**TRECHO DA PÁGINA:**
Discurso durante a 19ª Sessão Deliberativa Ordinária, no Senado Federal

Defesa de uma "política energética séria" em relação ao etanol e ao biodiesel.

Autor
Alvaro Dias (PSDB - Partido da Social Democracia Brasileira/PR)
Nome completo: Alvaro Fernandes Dias
Casa
Senado Federal
Tipo
Discurso
Resumo por assunto
ECONOMIA NACIONAL. POLITICA ENERGETICA.:
  • Defesa de uma "política energética séria" em relação ao etanol e ao biodiesel.
Aparteantes
João Tenório, Sibá Machado.
Publicação
Publicação no DSF de 07/03/2007 - Página 4079
Assunto
Outros > ECONOMIA NACIONAL. POLITICA ENERGETICA.
Indexação
  • ANALISE, SITUAÇÃO, ECONOMIA NACIONAL, COMPARAÇÃO, PAIS ESTRANGEIRO, RUSSIA, CHINA, INDIA, CRITICA, GOVERNO BRASILEIRO, FALTA, APROVEITAMENTO, RIQUEZAS, PROMOÇÃO, DESENVOLVIMENTO SUSTENTAVEL.
  • REGISTRO, HISTORIA, BRASIL, INICIO, PRODUÇÃO, ALCOOL, ATUAÇÃO, PETROLEO BRASILEIRO S/A (PETROBRAS), CRIAÇÃO, Biodiesel, ALTERNATIVA, CRISE, PETROLEO, MUNDO, SALVAMENTO, POLITICA ENERGETICA, PAIS.
  • CRITICA, ANTERIORIDADE, GOVERNO, AUSENCIA, GARANTIA, ABASTECIMENTO, ALCOOL, VEICULO AUTOMOTOR, PREJUIZO, PRODUÇÃO, COMBUSTIVEL.
  • NECESSIDADE, GOVERNO FEDERAL, DEFINIÇÃO, POLITICA ENERGETICA, PRODUÇÃO, ALCOOL, PRESERVAÇÃO, MEIO AMBIENTE, RIQUEZAS, PROMOÇÃO, ATRAÇÃO, INVESTIMENTO, EMPRESA PRIVADA, AMBITO INTERNACIONAL, BENEFICIO, ECONOMIA NACIONAL.
  • ELOGIO, PETROLEO BRASILEIRO S/A (PETROBRAS), INICIATIVA, PESQUISA, ALTERAÇÃO, UTILIZAÇÃO, FONTE, PRODUÇÃO, Biodiesel, BENEFICIO, PEQUENO PRODUTOR RURAL, AMPLIAÇÃO, RENDA, EXPLORAÇÃO, ATIVIDADE AGRICOLA.
  • NECESSIDADE, GOVERNO, EFICACIA, IMPLANTAÇÃO, PROGRAMA, CAPACIDADE TECNICA, REALIZAÇÃO, ZONEAMENTO AGROECOLOGICO, AMPLIAÇÃO, PRODUÇÃO, Biodiesel, UTILIZAÇÃO, TRANSPORTE COLETIVO, MAQUINA AGRICOLA, NAVIO, PROMOÇÃO, DESENVOLVIMENTO SUSTENTAVEL.

O SR. ALVARO DIAS (PSDB - PR. Pronuncia o seguinte discurso. Sem revisão do orador.) - Sr. Presidente, Srªs e Srs. Senadores, o escritor e pacifista austríaco Stefan Zweig, crítico feroz dos regimes do nazi-fascismo, depois de peregrinar por alguns países se fixou no Brasil, onde morreu tragicamente nos idos de 1942. Esse intelectual publicou, um ano antes de falecer, a obra Brasil - País do Futuro. Desde então, a síndrome de nação do futuro alimenta o imaginário popular. O civismo de muitas gerações se nutriu desse jargão ufanista. No crepúsculo dos sonhos surgiu um alento. Em 2003, em forma de acrônimo, criado pelo grupo Goldman Sachs, surgiu o termo BRIC - utilizado para designar o Brasil, a Rússia, a Índia, e a China, os quatro países de maior potencial de crescimento econômico projetando-se às próximas décadas.

**DADOS EXTRAÍDOS:**
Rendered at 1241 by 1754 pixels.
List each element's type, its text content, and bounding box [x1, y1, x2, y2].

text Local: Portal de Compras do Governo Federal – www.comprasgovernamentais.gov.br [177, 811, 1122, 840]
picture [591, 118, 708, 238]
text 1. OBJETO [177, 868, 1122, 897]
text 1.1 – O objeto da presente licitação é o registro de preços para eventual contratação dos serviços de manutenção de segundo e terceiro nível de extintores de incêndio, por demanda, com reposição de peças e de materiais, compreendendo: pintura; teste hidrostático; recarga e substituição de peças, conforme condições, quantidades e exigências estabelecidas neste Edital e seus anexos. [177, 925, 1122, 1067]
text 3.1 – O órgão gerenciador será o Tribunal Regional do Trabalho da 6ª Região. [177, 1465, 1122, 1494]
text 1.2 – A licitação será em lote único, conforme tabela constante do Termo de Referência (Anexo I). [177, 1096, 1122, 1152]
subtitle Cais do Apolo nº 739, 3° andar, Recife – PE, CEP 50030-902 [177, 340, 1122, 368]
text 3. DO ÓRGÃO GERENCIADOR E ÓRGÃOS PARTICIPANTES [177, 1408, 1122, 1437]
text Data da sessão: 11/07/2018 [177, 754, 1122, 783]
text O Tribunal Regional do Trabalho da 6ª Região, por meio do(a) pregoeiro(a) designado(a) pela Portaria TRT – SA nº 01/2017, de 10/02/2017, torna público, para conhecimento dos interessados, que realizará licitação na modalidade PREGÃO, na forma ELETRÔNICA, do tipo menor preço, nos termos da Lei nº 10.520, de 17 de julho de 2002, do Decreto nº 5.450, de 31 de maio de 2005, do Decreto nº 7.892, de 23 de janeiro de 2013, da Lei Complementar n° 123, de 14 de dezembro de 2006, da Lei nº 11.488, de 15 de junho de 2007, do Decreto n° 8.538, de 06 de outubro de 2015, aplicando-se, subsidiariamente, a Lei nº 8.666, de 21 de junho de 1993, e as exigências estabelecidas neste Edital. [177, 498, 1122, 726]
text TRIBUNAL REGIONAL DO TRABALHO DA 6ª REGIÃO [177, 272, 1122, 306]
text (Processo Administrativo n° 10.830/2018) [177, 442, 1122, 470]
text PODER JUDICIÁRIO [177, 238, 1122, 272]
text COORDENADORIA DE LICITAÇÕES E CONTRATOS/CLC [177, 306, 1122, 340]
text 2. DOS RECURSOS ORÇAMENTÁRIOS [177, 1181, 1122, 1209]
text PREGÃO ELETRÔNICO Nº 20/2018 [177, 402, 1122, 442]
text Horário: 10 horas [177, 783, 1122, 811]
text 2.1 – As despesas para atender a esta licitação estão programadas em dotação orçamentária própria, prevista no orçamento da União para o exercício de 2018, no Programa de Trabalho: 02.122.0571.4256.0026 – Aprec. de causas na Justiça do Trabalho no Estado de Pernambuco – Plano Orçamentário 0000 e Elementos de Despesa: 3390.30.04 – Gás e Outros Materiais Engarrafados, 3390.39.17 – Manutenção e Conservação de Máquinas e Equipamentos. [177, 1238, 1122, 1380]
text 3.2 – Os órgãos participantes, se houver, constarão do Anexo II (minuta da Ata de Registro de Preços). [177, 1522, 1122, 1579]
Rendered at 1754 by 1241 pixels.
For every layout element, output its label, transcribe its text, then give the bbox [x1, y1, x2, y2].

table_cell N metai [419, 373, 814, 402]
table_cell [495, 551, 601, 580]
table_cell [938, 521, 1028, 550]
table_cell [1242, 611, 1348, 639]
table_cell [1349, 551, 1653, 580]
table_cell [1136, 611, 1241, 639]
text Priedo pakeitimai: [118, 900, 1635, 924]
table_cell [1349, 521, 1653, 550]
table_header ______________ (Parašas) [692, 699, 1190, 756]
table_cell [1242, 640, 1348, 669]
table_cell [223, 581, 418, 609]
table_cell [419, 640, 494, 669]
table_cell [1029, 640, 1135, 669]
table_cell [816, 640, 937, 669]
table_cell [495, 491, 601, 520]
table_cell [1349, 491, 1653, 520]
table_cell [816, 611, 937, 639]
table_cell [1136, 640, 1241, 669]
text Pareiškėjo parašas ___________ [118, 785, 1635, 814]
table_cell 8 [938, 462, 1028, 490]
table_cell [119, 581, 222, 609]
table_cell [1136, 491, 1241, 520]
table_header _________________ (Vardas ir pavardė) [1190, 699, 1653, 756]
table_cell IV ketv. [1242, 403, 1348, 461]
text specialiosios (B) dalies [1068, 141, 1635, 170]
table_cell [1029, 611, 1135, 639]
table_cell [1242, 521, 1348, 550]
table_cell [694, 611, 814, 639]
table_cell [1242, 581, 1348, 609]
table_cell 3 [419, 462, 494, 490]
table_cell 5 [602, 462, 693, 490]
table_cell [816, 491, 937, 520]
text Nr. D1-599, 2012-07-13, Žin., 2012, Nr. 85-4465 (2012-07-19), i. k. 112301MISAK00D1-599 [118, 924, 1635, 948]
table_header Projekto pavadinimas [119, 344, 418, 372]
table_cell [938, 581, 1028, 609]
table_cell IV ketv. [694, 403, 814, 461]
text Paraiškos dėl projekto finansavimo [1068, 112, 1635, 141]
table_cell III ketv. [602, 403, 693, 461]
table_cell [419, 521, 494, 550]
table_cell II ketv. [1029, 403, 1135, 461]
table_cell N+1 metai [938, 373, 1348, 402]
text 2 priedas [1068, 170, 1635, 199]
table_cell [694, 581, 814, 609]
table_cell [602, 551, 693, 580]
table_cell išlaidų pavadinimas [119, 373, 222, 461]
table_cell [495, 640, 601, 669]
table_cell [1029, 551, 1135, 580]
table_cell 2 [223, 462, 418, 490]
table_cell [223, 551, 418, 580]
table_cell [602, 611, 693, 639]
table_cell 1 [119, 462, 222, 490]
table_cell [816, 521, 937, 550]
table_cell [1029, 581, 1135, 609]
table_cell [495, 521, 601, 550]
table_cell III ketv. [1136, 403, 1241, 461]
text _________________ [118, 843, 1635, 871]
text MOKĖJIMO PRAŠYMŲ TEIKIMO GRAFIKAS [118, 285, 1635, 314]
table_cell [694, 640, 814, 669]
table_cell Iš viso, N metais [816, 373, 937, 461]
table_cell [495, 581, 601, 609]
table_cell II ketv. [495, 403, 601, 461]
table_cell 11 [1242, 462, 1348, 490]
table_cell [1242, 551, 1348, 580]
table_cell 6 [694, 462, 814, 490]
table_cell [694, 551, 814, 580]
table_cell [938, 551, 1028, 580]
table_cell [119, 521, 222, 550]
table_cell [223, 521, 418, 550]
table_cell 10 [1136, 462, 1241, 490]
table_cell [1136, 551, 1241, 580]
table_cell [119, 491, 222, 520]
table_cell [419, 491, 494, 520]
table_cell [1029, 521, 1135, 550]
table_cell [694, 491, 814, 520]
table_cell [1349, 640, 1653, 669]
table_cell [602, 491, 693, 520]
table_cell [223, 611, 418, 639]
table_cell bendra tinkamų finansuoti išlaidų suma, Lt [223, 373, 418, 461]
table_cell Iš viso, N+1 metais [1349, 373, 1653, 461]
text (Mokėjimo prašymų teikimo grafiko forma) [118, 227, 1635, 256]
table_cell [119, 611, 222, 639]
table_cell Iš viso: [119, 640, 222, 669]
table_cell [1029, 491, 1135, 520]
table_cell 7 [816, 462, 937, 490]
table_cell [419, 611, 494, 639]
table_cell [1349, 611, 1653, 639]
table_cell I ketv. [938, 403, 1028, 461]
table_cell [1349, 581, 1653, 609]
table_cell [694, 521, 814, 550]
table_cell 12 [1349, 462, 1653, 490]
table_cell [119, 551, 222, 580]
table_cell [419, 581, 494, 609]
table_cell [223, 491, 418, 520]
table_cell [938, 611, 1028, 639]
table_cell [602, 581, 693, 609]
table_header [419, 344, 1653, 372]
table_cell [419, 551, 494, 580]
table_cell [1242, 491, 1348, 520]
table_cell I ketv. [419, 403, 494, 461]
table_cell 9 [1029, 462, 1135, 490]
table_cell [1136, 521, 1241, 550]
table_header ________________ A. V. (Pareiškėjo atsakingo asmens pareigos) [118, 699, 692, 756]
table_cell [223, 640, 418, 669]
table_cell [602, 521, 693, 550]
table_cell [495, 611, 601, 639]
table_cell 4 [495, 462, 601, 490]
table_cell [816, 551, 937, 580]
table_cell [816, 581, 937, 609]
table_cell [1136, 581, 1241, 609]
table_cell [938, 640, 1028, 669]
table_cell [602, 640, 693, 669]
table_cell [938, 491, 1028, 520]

**O QUE FAZER:**
1: Liste os países que o discurso sobre política energética diz serem designados pelo termo BRIC.
2: Por favor, dê continuidade ao discurso sobre política energética a partir da última frase apresentada.

**RESULTADOS:**
1: Brasil, Rússia, Índia e China.

2:
A China, com o seu crescimento ciclópico, acompanhada de Rússia e Índia, vem seguindo o vaticínio lançado pelo mencionado banco de investimento norte-americano. Lamentavelmente, o Brasil, estagnado economicamente há mais de duas décadas, caminha a passos largos para se alijado do BRIC. Como promover desenvolvimento com a maior taxa real de juros do mundo agregada a uma carga tributária de 39% do PIB? Somente para efeito comparativo, o Chile tem um a carga tributária de 18% do PIB.

Em que pese à incapacidade de gerar desenvolvimento sustentável, nosso País é dotado pela natureza de fatores inesgotáveis para enfrentar desafios e gerar riqueza. Há cinco séculos, desde 1549, quando Tomé de Souza implantou o primeiro Governo-Geral na Bahia, a então nascente colônia portuguesa gerou o primeiro ciclo econômico virtuoso, expressado na agricultura da cana-de-açúcar, riqueza transferida para o reino e para os financistas dos Países Baixos, que controlavam o mercado mundial naquela especiaria.

Cinco séculos depois, a cana-de-açúcar volta a ter importância estratégica para a economia nacional. O Brasil é o maior produtor mundial de etanol, proveniente da cana-de-açúcar, com nível de eficiência superior até seis vezes ao etanol gerado pelo milho, trigo e outros bens primários que os Estados Unidos, de forma pioneira, expandiram, a partir de política interna de privilégios e subsídios oferecidos aos agricultores norte-americanos.

O etanol brasileiro nasceu na década de 70, empreendendo autêntica revolução energética no cotidiano dos brasileiros. A criatividade e a competência técnica dos nossos patrícios geraram a tecnologia tupiniquim em meio à adversa conjuntura mundial que alçou o petróleo ao epicentro da crise.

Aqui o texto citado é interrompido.